:: Excerpted passage

The Grasshopper Plagues of 1874–77 — the Year the Sky Ate the Crops
Summary
In the summers of the mid-1870s the homesteaders of the Plains watched the worst disaster of the insect world descend on their fields. Vast swarms of the Rocky Mountain locust — a now-extinct migratory grasshopper that bred in the river valleys of the northern Rockies — boiled up out of the west and settled on the grain belt from Minnesota and Dakota Territory south through Nebraska, Iowa, Kansas, Missouri, and into Texas. Witnesses described a glittering haze that dimmed the sun, a sound like hail or a distant train, and a living drift that piled inches deep on the ground and broke the limbs of trees with its weight.
What the locusts did to a homestead in an afternoon was total. They ate the standing wheat and corn to the dirt, then the garden, then the leaves off the trees, and when the leaves were gone they gnawed at fence rails, harness leather, the wool off live sheep, the handles of tools, the clothing on the line, and the curtains in the windows. A family that woke to a green, ripening claim could be staring at bare brown ground by nightfall, a year's labor and the whole winter's food simply gone. For families already living on the margin of a homestead claim, with no reserves and a mortgage to meet, it was ruin in a single day.

::::
:: Data shown

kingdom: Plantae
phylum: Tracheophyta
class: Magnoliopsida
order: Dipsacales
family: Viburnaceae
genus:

::::

-- Complete the following --
1) In the passage about the grasshopper plagues, where did the Rocky Mountain locust breed?
2) Reproduce the passage about the grasshopper plagues word for word, starting at "What the locusts" and ending at "a single day.".
Draw only on the passage about the grasshopper plagues, not on the listing.

-- Expected responses --
1) It bred in the river valleys of the northern Rockies.

2)
What the locusts did to a homestead in an afternoon was total. They ate the standing wheat and corn to the dirt, then the garden, then the leaves off the trees, and when the leaves were gone they gnawed at fence rails, harness leather, the wool off live sheep, the handles of tools, the clothing on the line, and the curtains in the windows. A family that woke to a green, ripening claim could be staring at bare brown ground by nightfall, a year's labor and the whole winter's food simply gone. For families already living on the margin of a homestead claim, with no reserves and a mortgage to meet, it was ruin in a single day.